«Dare e ricevere: si può e si deve». E’ questo il titolo della prima edizione del corso di prima alfabetizzazione di lingua italiana per stranieri, completamente gratuito, organizzato dal Comune di Alberobello. Il corso, della durata di 90 ore, ha coinvolto, circa 30 badanti straniere che hanno così imparato le prime nozioni della nostra lingua. Le lezioni si sono svolte per tre giorni a settimana nella sala consiliare «Gianpiero De Santis» e sono state tenute dalle docenti Maria Rosaria Annese, Enza Tinelli, Valentina Latesoriere e Stefania Convertino.

Il corso è nato da un’idea della sig.ra Gina Piepoli che ha voluto fortemente offrire questa opportunità di crescita e ha trovato subito collaborazione nell’amministrazione comunale. «Ringrazio il sindaco Longo per subito sposato la mia idea e aver messo a disposizione la sala consiliare – dice Gina Piepoli – e grazie anche alle docenti che hanno offerto le loro competenze gratuitamente». Il corso rientra nelle linee programmatiche, già stabilite dalla precedente amministrazione guidata dal sindaco Longo, e orientate all’accoglienza e all’integrazione,
Nella giornata conclusiva, venerdì 29 marzo, c’è stata la consegna dei diplomi alle partecipanti alla presenza del vice sindaco Giuseppe Ricci.
«Sentiamo di dire a tutte voi che il tempo dedicatovi ha suggellato il potere della reciprocità e della gratitudine – hanno detto le insegnanti –. Vi avremo sempre nel cuore.
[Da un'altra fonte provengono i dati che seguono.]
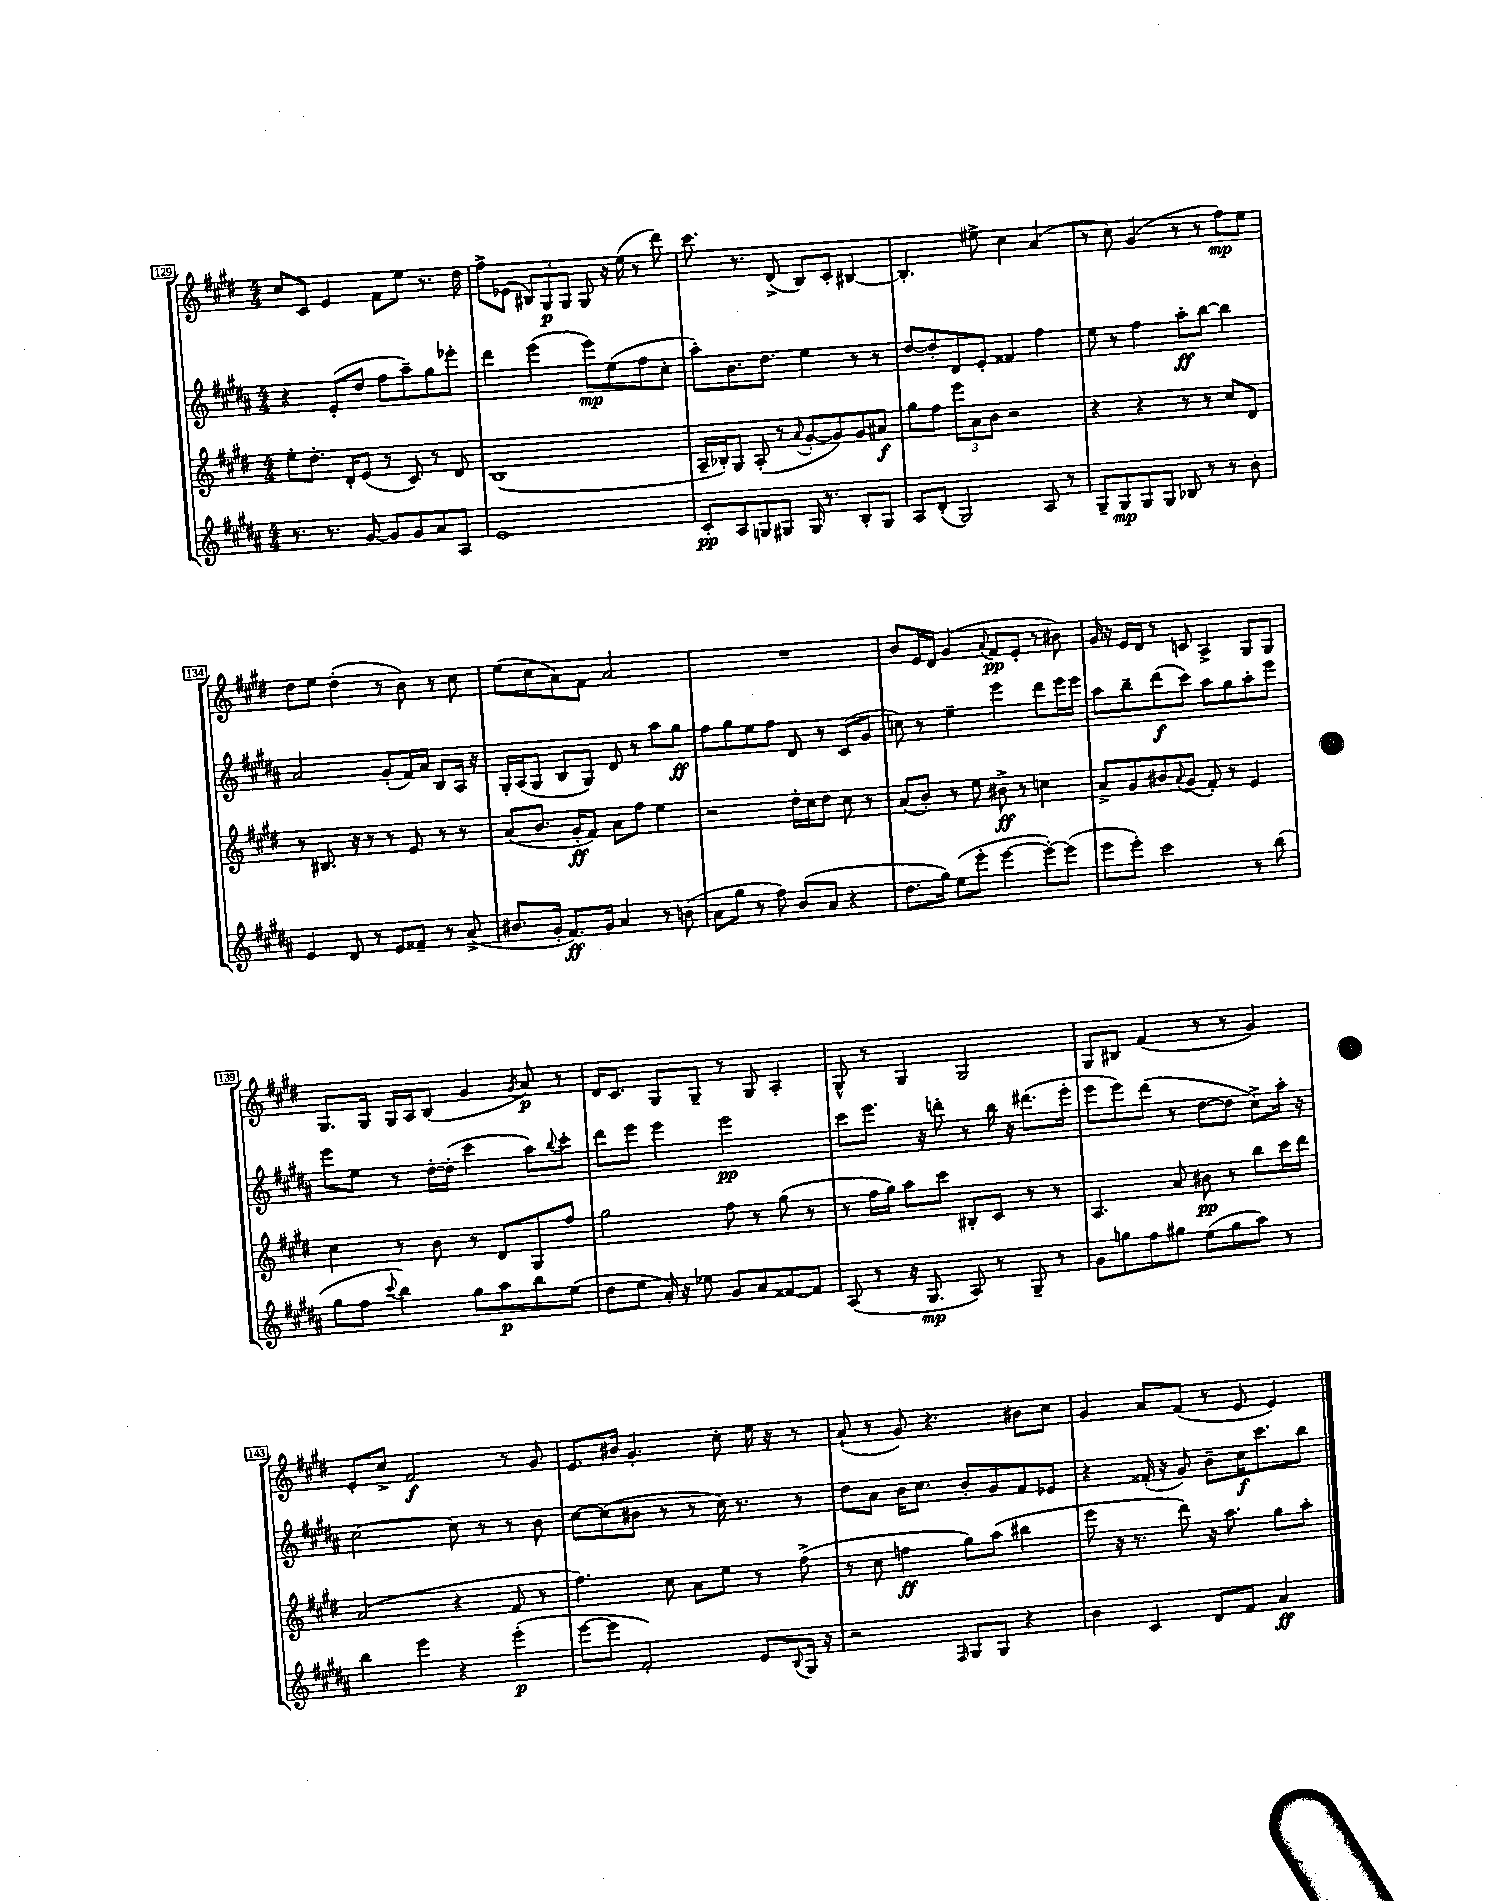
<<
\new StaffGroup <<
\new Staff = "s0" {
    \clef treble \key e \major \numericTimeSignature \time 4/4
    cis''8 cis'8 e'4 fis'8 e''8 r8. dis''16 |
    fis''8-> ees'8( \tuplet 3/2 { bis8) gis8\p gis8 } gis8 r16 e''16( r8 dis'''8) |
    cis'''8. r8. dis'8->( b8) cis'8-. bis4~ |
    bis4.-. eis''8-> cis''4 a'4( |
    r8 cis''8) gis'4( r8 r8 fis''8\mp) e''8 |
    dis''8 e''8 dis''4-.( r8 b'8) r8 cis''8 |
    e''8( cis''8 a'8) fis'8 a'2 |
    R1 |
    b'8 e'16 dis'16 gis'4( \appoggiatura { a'8 } fis'8\pp e'8-. r8 bis'8) |
    gis'16 r16 e'16 dis'16 r8 c'8 a4-> gis8 gis8 |
    gis8. gis16 gis16 a16 b8( gis'4 \acciaccatura { gis'8 } a'8\p) r8 |
    dis'16 cis'8. gis8 gis8-- r8 gis8 a4-. |
    gis8-^ r8 gis4 gis2 |
    gis8 bis8 fis'4( r8 r8 gis'4) |
    e'8-. cis''8-> fis'2\f r8 gis'8 |
    e'8. bis'16 gis'4.-. cis''8-. e''16 r16 r8 |
    a'8-!( r8 gis'8) r4. bis'8 cis''8 |
    gis'4 a'8 fis'8( r8 e'8 e'4) \bar "|." |
}
\new Staff = "s1" {
    \clef treble \key b \major \numericTimeSignature \time 4/4
    r4 e'8-.( dis''8 fis''8 ais''8--) gis''8 ees'''8-. |
    dis'''4 e'''4( e'''8\mp) e''8( fis''8 cis''8-. |
    ais''8-.) b'8. dis''8. e''4 r8 r8 |
    dis''8~ dis''8-. dis'8 e'8-. fisis'4 fis''4 |
    e''8 r8 fis''4 ais''8-.\ff b''8~ b''4 |
    ais'2 gis'8-.( fis'16) ais'16 b8 ais16 r16 |
    gis16-. ais16( gis8 b8 gis8) dis'8 r8 ais''8 gis''8\ff |
    fis''8 gis''8 e''8 fis''8 dis'8 r8 cis'8( gis'8 |
    c''8) r8 e''4-- e'''4 dis'''8 e'''16 e'''16 |
    ais''8 b''8-- dis'''8\f( cis'''8) ais''8 gis''8 ais''8-. e'''8 |
    e'''8 e''8 r8 dis''16~-. dis''16-.( cis'''4 ais''8) \appoggiatura { b''8 } cis'''8-. |
    dis'''8 e'''8 e'''4 e'''2\pp |
    cis'''8 e'''8. r16 d'''8-. r8 b''16 r16 dis'''8.( e'''16-. |
    e'''8 e'''8) dis'''8( r8 dis''8~ dis''8 cis''8->) ais''16-. r16 |
    cis''2~ cis''8 r8 r8 b'8 |
    cis''8~ cis''8( bis'8 r8 r8 cis''16) r8. r8 |
    dis''8 ais'8 b'16 cis''8. b'8-. gis'8 fis'8 ees'8 |
    r4 fisis'16-.( r16 gis'8) b'8-- cis''16\f cis'''8. b''8 \bar "|." |
}
\new Staff = "s2" {
    \clef treble \key e \major \numericTimeSignature \time 4/4
    e''8-. dis''8.-. dis'16-. e'8( r8 cis'8) r8 dis'8 |
    b1( |
    a16-- bes16-.) gis8 a8-.( r8 \appoggiatura { a'8 } gis'8~-. gis'8) gis'8 ais'8\f |
    gis''8 fis''8 \tuplet 3/2 { e'''8 a'8 b'8 } r2 |
    r4 r4 r8 r8 cis''8 dis'8 |
    r8 bis8. r16 r8 r8 e'8 r8 r8 |
    a'8( b'8. gis'16-.\ff fis'8) a'8 fis''8 e''4 |
    r2 dis''16-. cis''16 dis''8 cis''8 r8 |
    a'8( b'8-.) r8 e''8 bis'8->\ff r8 c''4 |
    a'8-> gis'8 bis'8 \appoggiatura { a'8 } gis'8( fis'8-.) r8 e'4 |
    cis''4 r8 b'8 r8 dis'8 gis8 fis''8 |
    gis''2 fis''8 r8 gis''8( r8 |
    r8 fis''16 gis''16) a''8 cis'''8 bis8-. cis'8 r8 r8 |
    a4. a'8 bis'8\pp r8 b''8 cis'''16 dis'''16 |
    a'2( r4 fis'8 r8 |
    fis''4.) cis''8 a'8 e''8 r8 fis''8->( |
    r8 cis''8 f''4\ff gis''8) a''8( bis''4 |
    e'''8 r16 r8. dis'''8) r16 a''8. gis''8 a''8-. \bar "|." |
}
\new Staff = "s3" {
    \clef treble \key b \major \numericTimeSignature \time 4/4
    r8. r8. gis'8~ gis'8 gis'8 ais'8 ais8 |
    e'1 |
    cis'8-.\pp ais8 g8 gis8 gis16 r8. b8-. gis8 |
    ais8 dis'8-.( gis2) ais8 r8 |
    gis8-- gis8\mp gis8 gis8 bes8 r8 r8 b'8-. |
    e'4 dis'8 r8 e'8 fisis'8-- r8 ais'8->( |
    bis'8. gis'16-. fis'8.\ff) gis'16 ais'4 r8 b'8( |
    ais'8 gis''8 r8 fis''8) b'8( ais'8 r4 |
    dis''8. gis''16) e''8( e'''8-. e'''4~ e'''8~-.) e'''8( |
    e'''8 e'''8-.) cis'''2 r8 b''8( |
    gis''8 fis''8 \appoggiatura { cis'''8 } b''4) gis''8 ais''8\p b''8 e''8( |
    dis''8 e''8 ais'16-.) r16 ees''8 gis'8 ais'8 fisis'8~ fisis'8 |
    ais8( r8 r16 gis8.\mp ais8) r8 gis8-- r8 |
    gis'8 g''8 fis''8 gis''8 e''8( gis''8 ais''8) r8 |
    b''4 e'''4 r4 e'''4-.\p( |
    e'''8~ e'''8 fis'2-.) e'8 \appoggiatura { b8 } gis16 r16 |
    r2 \grace { fis16 } gis8 gis8 r4 |
    b'4 cis'4 dis'8 fis'8 ais'4\ff \bar "|." |
}
>>
>>
\layout { \context { \Score currentBarNumber = #129 \override BarNumber.stencil = #(make-stencil-boxer 0.1 0.3 ly:text-interface::print) } }
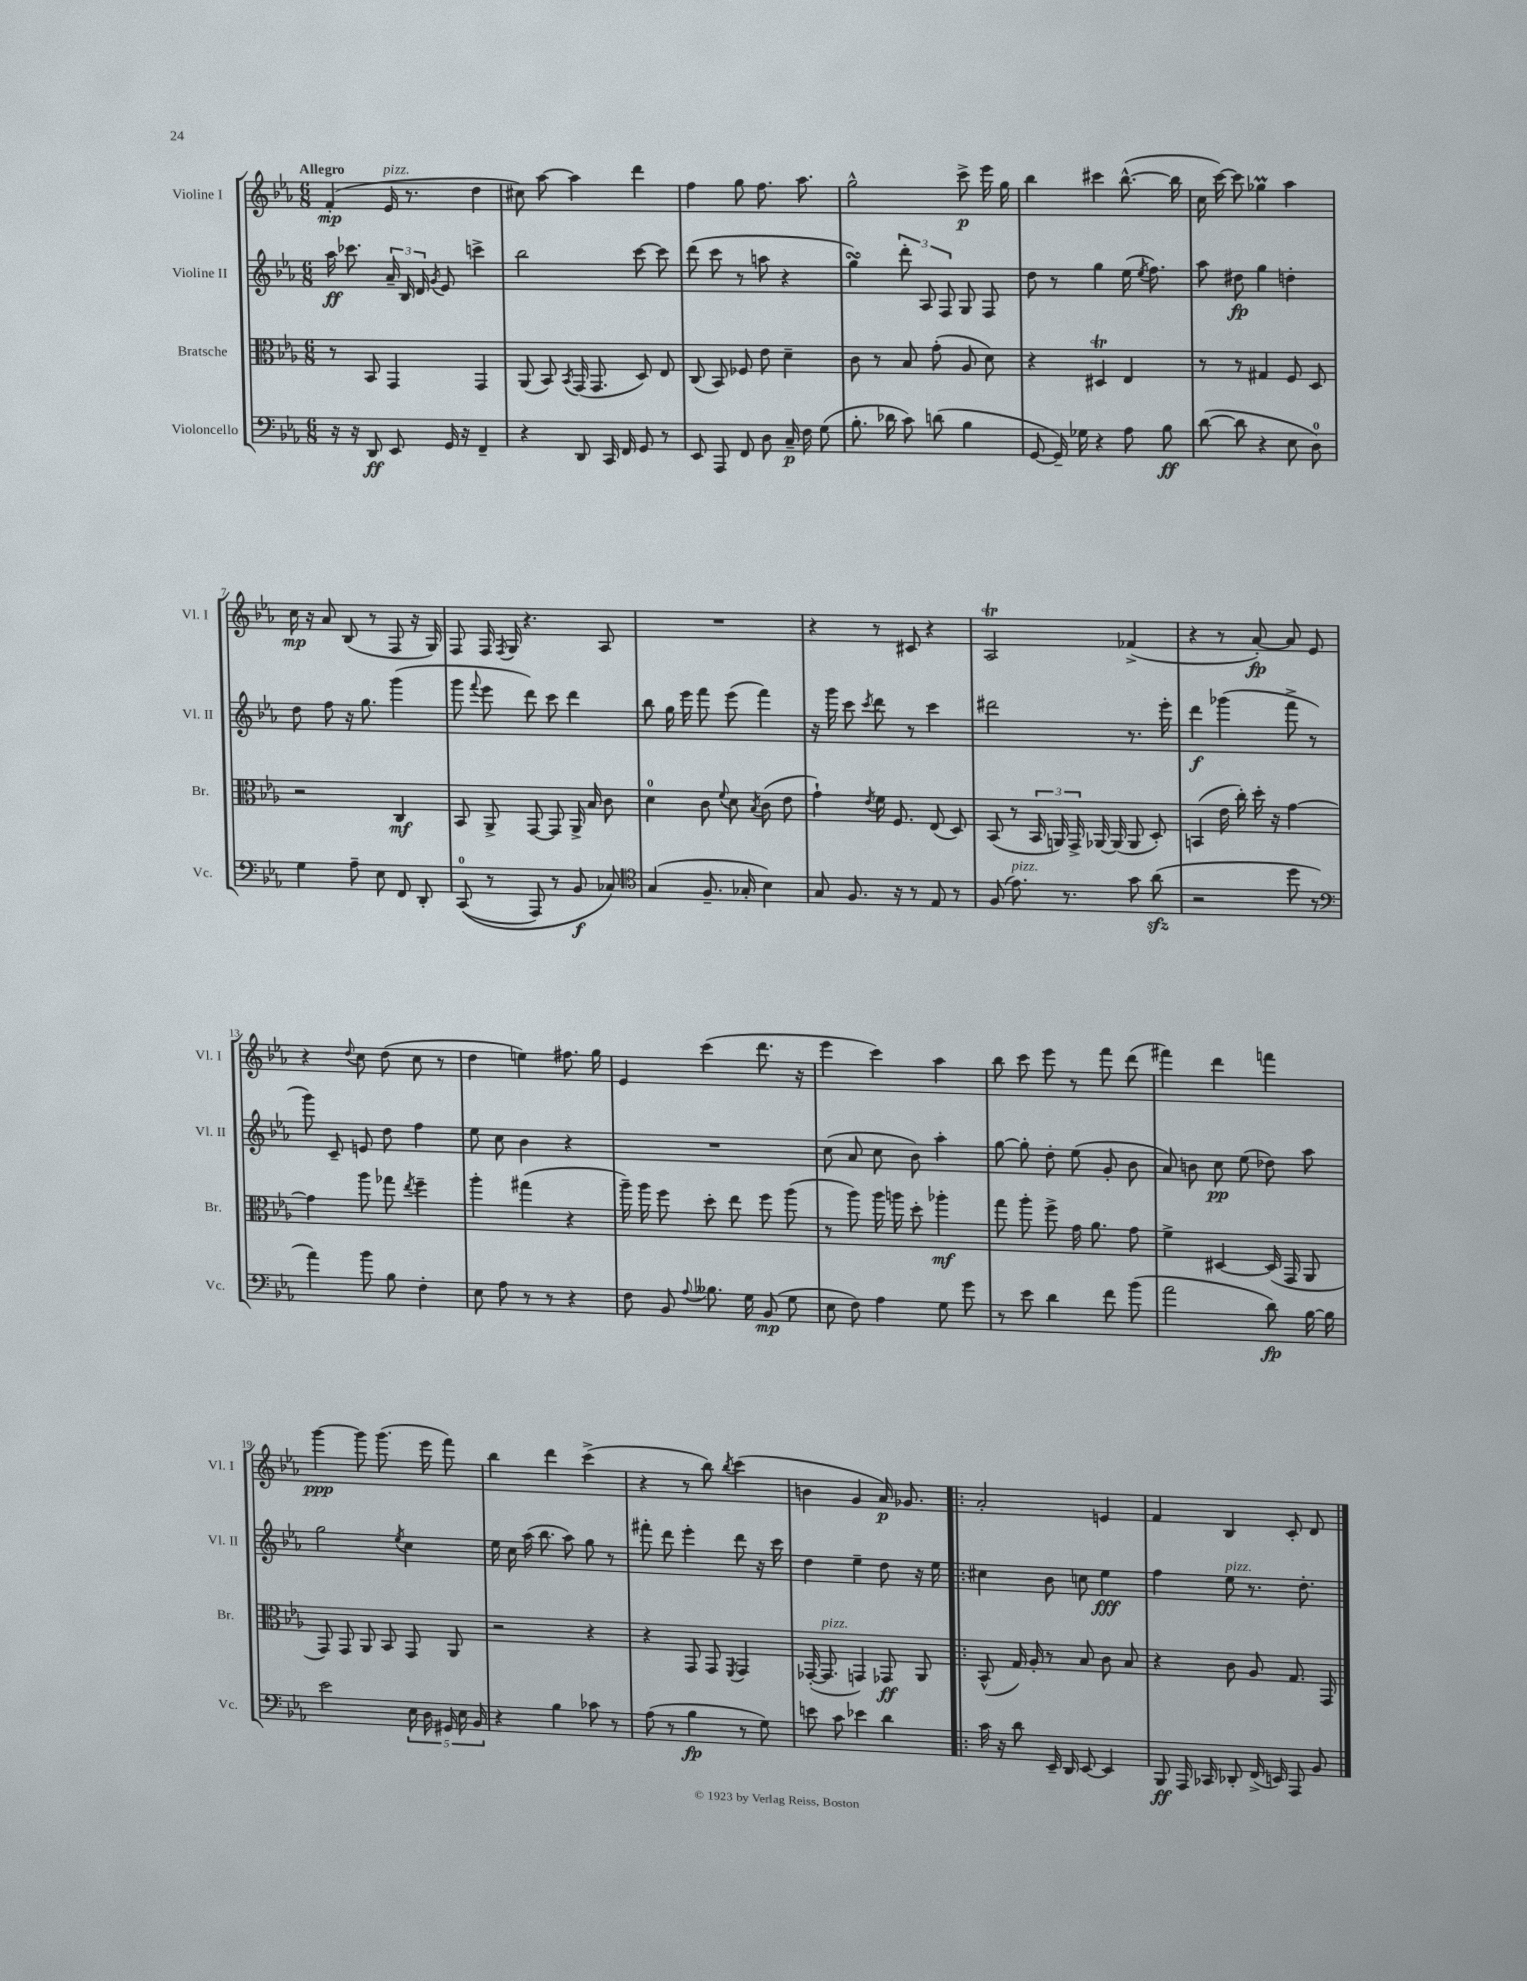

Un grazie al nostro sindaco per la disponibilità e la condivisione».
Le allieve del corso hanno risposto con una lettera rivolta a Gina Piepoli e alle insegnanti: «Come ringraziare tutti voi per quanto avete fatto? – si legge nella stessa –. Nessuna formalità, ma semplici parole scritte con il cuore. Grazie signora Gina per aver accolto le nostre richieste di voler imparare la bella lingua italiana; di esserti impegnata con tenacia nella realizzazione del progetto tanto desiderato, quanto efficace; di essere stata sempre presente per accogliere richieste, fornire comunicazioni e offire il supporto necessario. Grazie maestra Maria Rosaria e maestra Enza per averci dedicato costantemente parte del vostro temo, ponendovi con immensa disponibilità, affetto e comprensione. Vi abbiamo sentite amiche, e insieme alle maestre Stefania e Valentina, siete state e sarete sempre nei nostri cuori e nei nostri ricordi più belli. A voi, la nostra infinita stima e gratitudine.
Il nostro doveroso e caloroso grazie, signor sindaco, per averci offerto la propria condivisione e disponibilità e per averci messo a disposizione un ambiente di lavoro elegante e confortevole».
Appuntamento all’anno prossimo con la seconda edizione del corso.